Hospitals are places where those sick and infirm seek another shot at life following medical intervention. In India, though, hospitals are also tinder boxes where the lack of fire safety measures snuff out life.
Mumbai’s government-run ESIC Kamgar hospital isn’t the only hospital to have been ravaged by a fire. Some seven years ago, a blaze swept through Kolkata’s AMRI hospital and killed more than 90 people, including dozens of ageing and immobile patients who did not even have the physical strength to attempt an escape.
Two years ago, in 2016, another fire killed over 20 patients undergoing treatment at the SUM hospital in Bhubaneswar.
Accidents are inevitable and even first-world countries with the most well-laid out fire safety measures suffer them from time to time. But what compounds the tragedy in countries such as ours is the lack of impunity with which norms are flouted. Those administering hospitals often look for shortcuts to maximise profits, ignoring the electrical short circuits that trigger infernos. It is the wilful negligence that makes the accidents here reek of criminality.

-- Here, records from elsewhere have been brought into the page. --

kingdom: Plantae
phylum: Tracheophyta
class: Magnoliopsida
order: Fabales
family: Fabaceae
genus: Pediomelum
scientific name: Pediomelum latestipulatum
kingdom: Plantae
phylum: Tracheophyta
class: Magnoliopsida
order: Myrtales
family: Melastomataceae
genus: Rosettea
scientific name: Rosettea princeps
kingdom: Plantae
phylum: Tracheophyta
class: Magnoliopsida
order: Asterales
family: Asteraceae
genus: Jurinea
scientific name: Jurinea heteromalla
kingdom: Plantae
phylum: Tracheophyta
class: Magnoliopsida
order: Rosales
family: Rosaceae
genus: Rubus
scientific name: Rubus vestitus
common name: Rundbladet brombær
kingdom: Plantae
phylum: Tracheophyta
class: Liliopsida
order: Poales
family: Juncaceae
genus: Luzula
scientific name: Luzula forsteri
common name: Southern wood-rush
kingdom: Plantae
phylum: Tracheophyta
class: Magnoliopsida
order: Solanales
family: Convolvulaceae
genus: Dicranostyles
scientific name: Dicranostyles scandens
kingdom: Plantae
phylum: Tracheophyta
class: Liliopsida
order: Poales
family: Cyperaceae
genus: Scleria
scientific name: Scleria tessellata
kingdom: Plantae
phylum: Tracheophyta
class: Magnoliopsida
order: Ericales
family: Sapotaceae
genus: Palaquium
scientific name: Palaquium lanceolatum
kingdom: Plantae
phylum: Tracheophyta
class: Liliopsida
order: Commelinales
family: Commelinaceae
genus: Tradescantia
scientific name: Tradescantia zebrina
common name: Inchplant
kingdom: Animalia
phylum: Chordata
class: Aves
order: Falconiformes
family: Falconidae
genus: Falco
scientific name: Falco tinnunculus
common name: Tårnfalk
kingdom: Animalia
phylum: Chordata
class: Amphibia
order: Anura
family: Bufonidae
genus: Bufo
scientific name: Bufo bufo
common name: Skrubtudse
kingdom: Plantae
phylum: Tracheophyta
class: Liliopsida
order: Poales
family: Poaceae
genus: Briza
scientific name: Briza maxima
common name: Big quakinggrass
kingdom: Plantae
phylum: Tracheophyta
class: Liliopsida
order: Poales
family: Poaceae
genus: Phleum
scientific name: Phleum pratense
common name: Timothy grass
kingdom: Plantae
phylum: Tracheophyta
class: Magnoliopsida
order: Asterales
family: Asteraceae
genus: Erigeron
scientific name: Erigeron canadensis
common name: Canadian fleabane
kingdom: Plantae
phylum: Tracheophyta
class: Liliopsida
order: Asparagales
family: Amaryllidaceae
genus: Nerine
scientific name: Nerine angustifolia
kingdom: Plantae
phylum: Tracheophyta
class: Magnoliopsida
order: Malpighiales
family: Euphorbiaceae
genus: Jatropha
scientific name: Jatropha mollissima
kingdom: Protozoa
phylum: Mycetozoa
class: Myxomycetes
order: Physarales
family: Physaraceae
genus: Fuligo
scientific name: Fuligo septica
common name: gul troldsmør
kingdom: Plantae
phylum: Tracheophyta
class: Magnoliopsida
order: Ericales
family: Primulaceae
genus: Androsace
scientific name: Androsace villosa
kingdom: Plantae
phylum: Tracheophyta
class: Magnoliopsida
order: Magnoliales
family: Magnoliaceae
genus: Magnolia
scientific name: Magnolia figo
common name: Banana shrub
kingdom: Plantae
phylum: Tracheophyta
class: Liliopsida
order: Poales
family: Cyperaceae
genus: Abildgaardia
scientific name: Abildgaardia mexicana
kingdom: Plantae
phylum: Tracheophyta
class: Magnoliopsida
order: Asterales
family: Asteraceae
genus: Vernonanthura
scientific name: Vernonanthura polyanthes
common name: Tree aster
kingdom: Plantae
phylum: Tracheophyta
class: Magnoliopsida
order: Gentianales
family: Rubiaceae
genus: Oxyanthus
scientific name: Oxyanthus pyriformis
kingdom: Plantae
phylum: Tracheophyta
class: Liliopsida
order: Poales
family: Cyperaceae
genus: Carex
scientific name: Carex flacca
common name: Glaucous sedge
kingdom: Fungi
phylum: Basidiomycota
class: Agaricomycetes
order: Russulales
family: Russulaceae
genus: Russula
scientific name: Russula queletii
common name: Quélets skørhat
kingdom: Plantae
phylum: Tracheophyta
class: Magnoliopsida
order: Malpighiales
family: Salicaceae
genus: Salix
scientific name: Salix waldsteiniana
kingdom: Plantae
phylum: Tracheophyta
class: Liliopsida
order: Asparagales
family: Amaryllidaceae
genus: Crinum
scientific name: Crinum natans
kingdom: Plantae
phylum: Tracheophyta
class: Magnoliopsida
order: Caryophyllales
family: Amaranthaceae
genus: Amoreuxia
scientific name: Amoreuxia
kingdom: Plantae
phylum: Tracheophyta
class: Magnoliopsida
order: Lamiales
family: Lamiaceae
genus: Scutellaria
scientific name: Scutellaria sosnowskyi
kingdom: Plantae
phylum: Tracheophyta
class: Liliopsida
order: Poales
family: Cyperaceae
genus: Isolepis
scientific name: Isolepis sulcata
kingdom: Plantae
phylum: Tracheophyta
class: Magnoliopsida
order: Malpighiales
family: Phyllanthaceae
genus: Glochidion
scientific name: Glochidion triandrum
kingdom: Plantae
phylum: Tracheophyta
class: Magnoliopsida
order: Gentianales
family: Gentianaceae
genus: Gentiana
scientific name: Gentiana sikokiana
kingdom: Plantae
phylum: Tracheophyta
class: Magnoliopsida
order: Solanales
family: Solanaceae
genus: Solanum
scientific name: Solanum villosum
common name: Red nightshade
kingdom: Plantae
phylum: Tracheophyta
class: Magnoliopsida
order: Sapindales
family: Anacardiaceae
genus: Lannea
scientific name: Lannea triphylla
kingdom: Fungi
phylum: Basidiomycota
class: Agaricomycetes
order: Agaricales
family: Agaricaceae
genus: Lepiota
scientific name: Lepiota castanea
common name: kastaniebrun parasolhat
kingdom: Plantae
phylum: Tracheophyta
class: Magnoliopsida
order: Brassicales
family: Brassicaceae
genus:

A lot has been written about the callous behaviour of AMRI authorities. Combustible materials were stored in the basement in contravention to rules and to save costs on storage. And when the fire started, the guards were the first ones to run leaving behind locked exits and stranded patients.
Bhubaneswar’s SUM hospital too had allegedly fared badly on the humanity scale. The management placed scant attention to the safety of patients and the hospital was operational despite failing a mandatory fire safety audit.
The aftermath of all the hospital tragedies have no less been heart-breaking. Assurances of bringing the guilty to book were quickly forgotten and the families of the victims have all but been left to the lurch. Those running AMRI are out on bail and the hospital is back to doing roaring business. In a country where health infrastructure is inadequate, there is no dearth of patients for what outwardly looks to be a swanky state-of-the-art hospital, irrespective of its track record.
SUM hospital has also been a beneficiary of people’s desperation for medical assistance. The hospital is back to doing brisk business. Following a brief stay in jail, the owner is back too as one of the most influential persons of the state, running a slew of educational institutions, a newspaper and a television channel. Given his clout and influence, ruling politicians have not bothered him much. If anything, they have helped him to be quickly rehabilitated in public esteem.
Given the precedents, there is nothing to suggest that the final outcome of the outrage that is likely to follow the Mumbai hospital tragedy will be any different. Some officials will likely go to jail for a few days and a few fire officials will temporarily be suspended. It would thereafter be business as usual and hospitals will continue to be death Traps.